- CMS’ innovation center is about to roll out a new model allowing insurance plans to take on financial risk for patients enrolled in both Medicare and Medicaid, Brad Smith, director of the Center for Medicare and Medicaid Innovation, said Tuesday at payer lobby AHIP’s virtual conference.
- The trial will allow managed care organizations that assume risk for a patient enrolled in Medicaid to also assume risk for that same patient in fee-for-service Medicare.
- Along with the dual-eligible demonstration, Smith said industry could expect some additional models to come out of the pipeline in the next few months, including one letting plans and providers take on risk for Medicare lives in certain geographies.
Allowing payers to assume risk for a dual-eligible population is an idea CMMI has toyed with before, Smith said at the AHIP National Conference on Medicare, Medicaid and Dual Eligibles. The upcoming trial will be based on CMMI’s direct contracting model, which offers capitated payments for Medicare FFS beneficiaries through partial or full downside risk.
Generally, Medicaid managed care organizations get upfront fixed payments from states, based on expected utilization of covered services, administrative costs and profit for their patient population. By comparison, Medicare plans are paid retroactively, based on the quantity of services their beneficiaries use.

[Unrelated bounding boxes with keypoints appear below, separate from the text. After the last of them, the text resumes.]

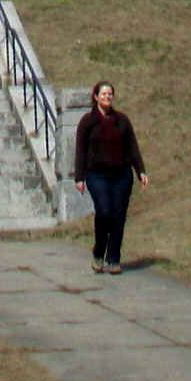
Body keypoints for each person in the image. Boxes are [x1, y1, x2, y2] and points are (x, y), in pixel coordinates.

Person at [73, 79, 148, 273]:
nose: (107, 97)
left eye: (110, 94)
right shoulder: (87, 122)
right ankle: (99, 253)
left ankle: (114, 258)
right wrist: (79, 178)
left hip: (121, 174)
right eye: (103, 94)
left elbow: (133, 147)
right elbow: (81, 150)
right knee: (104, 212)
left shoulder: (122, 120)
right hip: (97, 175)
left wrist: (140, 171)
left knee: (118, 216)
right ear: (96, 97)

Dual eligible beneficiaries are patients enrolled in Medicare and getting full Medicaid benefits or assistance with Medicare premiums or cost-sharing through Medicaid. Medicare usually pays for dual-eligible patients’ services first, because Medicaid is always the payer of last resort. However, Medicaid covers some services Medicare doesn’t, like nursing home care, behavioral healthcare and home-based services.
Roughly 12.2 million people were dually enrolled in 2018, per CMS data. The population has high rates of chronic conditions and social risk factors, with many needing extensive long-term care. As such, they make up a disproportionate amount of spending in federal programs.
Dually eligible people make up just 20% of Medicare and 15% of Medicaid, but account for 34% and 33% of program costs respectively, according to CMS.
The new value-based CMMI model could see acute industry interest should it prove efficacious in lowering those costs. And it’s timely, as spending in Medicaid and Medicare snowballs amid the COVID-19 pandemic, and the Trump administration scrambles for avenues — many unpopular — to curb growing spending.
“We think that’s going to be really interesting and we’ll create a lot of flexibilities for plans who want to participate in that, Smith said.
Another model CMMI plans to roll out in the coming months is around geographic direct contracting, Smith said. The trial would allow insurers, providers and other healthcare organizations to assume financial risk for all Medicare lives, or a portion of Medicare lives, in a specific geographic region.
In exchange, they’d get much more flexibility in how to structure their program, including building preferred networks, potentially processing claims and other allowances, Smith said, while ensuring beneficiaries still have access to all providers available in Medicare.
That idea was first floated in April 2019, when the agency announced plans for the Primary Cares First model.
CMMI tests demonstration models in federal programs, allowing CMS to trial novel payment designs before implementing them on a nationwide scale.
Of the 54 models the decade-old agency launched over the past nine years, five have saved significant amounts of money and two have expanded nationally. “I believe there will be more that’ll expand nationally in the near future,” Smith, who has been at CMMI for about eight months, said.
He also said the innovation center plans to be more active and aggressive in the back half of the year.
“Giving more risk to folks with bigger populations and creating more flexibility underneath them, we think is going to be a really effective strategy,” Smith said.